Tyler Cowen on Klein

George Mason economics professor Tyler Cowen has a searing review in the New York Sun today on Naomi Klein’s new screed, The Shock Doctrine. And he tears apart Klein’s illogical and emotional attack on capitalism and the free market.

Here’s a sample of what he says:

Most of the book is a button-pressing, emotionally laden, whirlwind tour of global events over the last 30 years: Katrina, the invasion of Iraq, torture in Chile, the massacre in Tiananmen Square, the collapse of the Soviet Union, and the September 11, 2001, terrorist attacks. The book offers not so much an argument but rather a Dadaesque juxtaposition of themes and supposedly parallel developments in the global market. Above the excited recitation stands Milton Friedman as the überdemon of the march toward global tyranny and squalor.

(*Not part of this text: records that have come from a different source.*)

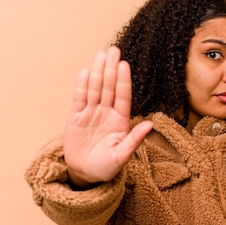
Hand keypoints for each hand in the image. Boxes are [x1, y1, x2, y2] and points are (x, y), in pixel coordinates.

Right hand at [63, 46, 152, 186]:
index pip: (122, 97)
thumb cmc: (107, 167)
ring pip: (95, 89)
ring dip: (98, 72)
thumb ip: (134, 140)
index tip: (124, 65)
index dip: (123, 81)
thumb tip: (150, 125)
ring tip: (101, 54)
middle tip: (113, 50)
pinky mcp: (76, 117)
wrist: (86, 174)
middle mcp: (106, 113)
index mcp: (120, 121)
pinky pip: (79, 99)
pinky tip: (86, 72)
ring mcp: (91, 113)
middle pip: (109, 87)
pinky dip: (82, 86)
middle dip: (111, 69)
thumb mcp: (122, 156)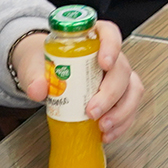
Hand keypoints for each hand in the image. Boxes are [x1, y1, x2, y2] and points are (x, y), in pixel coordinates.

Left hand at [7, 20, 145, 141]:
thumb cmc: (46, 65)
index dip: (112, 47)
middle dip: (110, 93)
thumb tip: (38, 89)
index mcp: (92, 39)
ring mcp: (117, 76)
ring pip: (132, 90)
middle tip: (92, 111)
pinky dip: (121, 123)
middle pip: (122, 69)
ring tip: (103, 126)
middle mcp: (111, 56)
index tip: (105, 63)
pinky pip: (129, 108)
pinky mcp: (120, 96)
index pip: (110, 34)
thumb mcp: (35, 66)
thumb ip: (35, 76)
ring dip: (121, 112)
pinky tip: (107, 133)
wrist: (46, 76)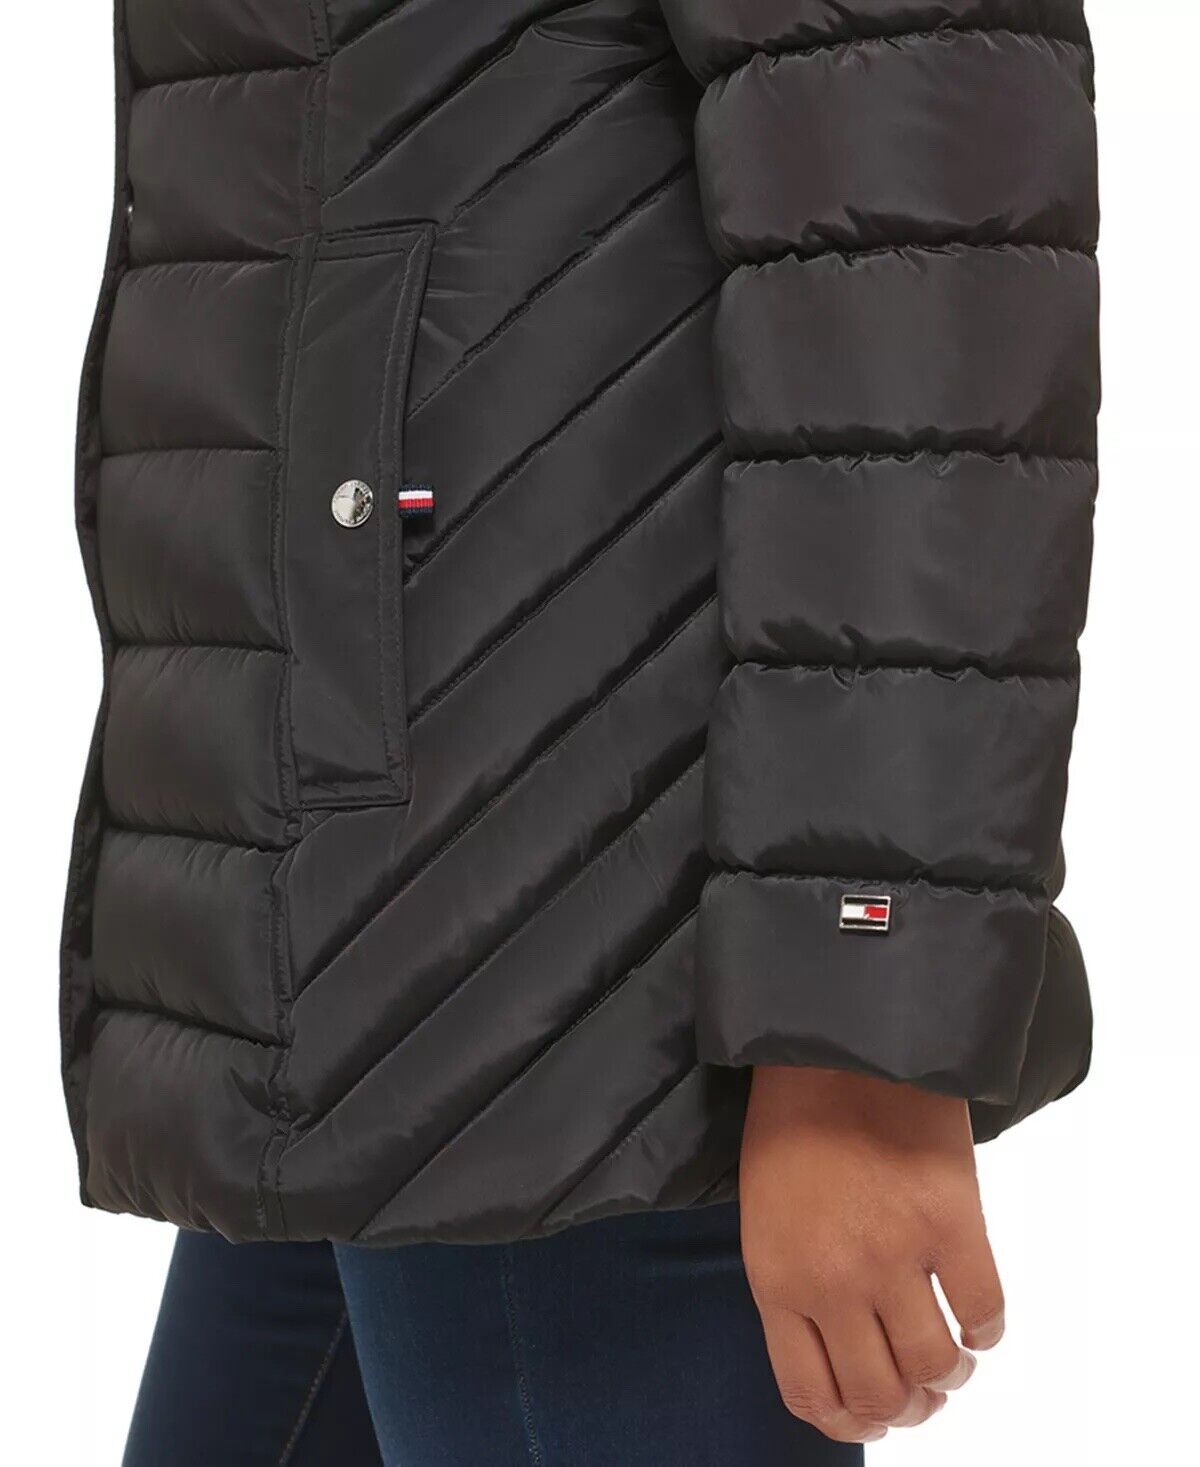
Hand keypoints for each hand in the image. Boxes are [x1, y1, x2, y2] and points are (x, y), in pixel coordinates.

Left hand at [740, 1066, 1005, 1443]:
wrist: (835, 1038)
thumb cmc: (792, 1118)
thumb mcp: (766, 1211)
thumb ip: (795, 1283)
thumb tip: (841, 1345)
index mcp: (777, 1280)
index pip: (812, 1395)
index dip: (850, 1420)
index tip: (872, 1412)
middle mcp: (832, 1281)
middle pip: (881, 1396)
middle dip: (908, 1407)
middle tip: (923, 1387)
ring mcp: (894, 1254)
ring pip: (937, 1369)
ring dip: (952, 1376)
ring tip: (954, 1353)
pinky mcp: (950, 1222)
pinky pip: (984, 1313)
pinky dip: (986, 1329)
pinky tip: (977, 1313)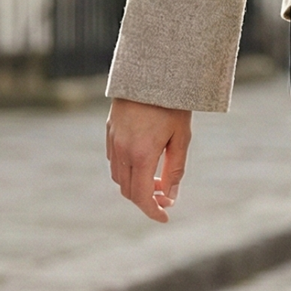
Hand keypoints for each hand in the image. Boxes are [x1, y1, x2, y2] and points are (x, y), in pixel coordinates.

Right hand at [106, 98, 191, 222]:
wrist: (151, 72)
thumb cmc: (172, 104)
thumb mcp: (181, 138)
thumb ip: (175, 169)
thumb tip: (170, 196)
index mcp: (141, 154)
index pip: (141, 196)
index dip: (152, 211)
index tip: (164, 217)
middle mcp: (122, 150)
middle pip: (127, 190)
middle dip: (145, 199)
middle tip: (165, 197)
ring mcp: (113, 140)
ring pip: (118, 176)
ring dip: (135, 185)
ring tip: (157, 179)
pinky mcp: (109, 130)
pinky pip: (114, 160)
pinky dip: (126, 170)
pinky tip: (143, 162)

He also links Klein’s abhorrence of brands in No Logo to her own “branding” of herself:

With “The Shock Doctrine,” Ms. Klein has become the kind of brand she lamented in “No Logo.” Brands offer a simplification of image and presentation, rather than stressing the complexity, the details, and the inevitable trade-offs of a particular product. Recently, Ms. Klein told the Financial Times, “I stopped talking about [the campaign against brands] about two weeks after ‘No Logo’ was published.” She admitted that brands were never her real target, rather they were a convenient means of attacking the capitalist system more generally. In the same interview, Ms. Klein also tellingly remarked, “I believe people believe their own bulls—. Ideology can be a great enabler for greed.”

When it comes to the best-selling “Shock Doctrine,” that is perhaps the bottom line on what Klein herself has been up to.

I earlier had posted on Klein’s weird video promoting her new book. I still haven’t steeled myself to buy her book and add to her coffers — but if someone would lend me a copy?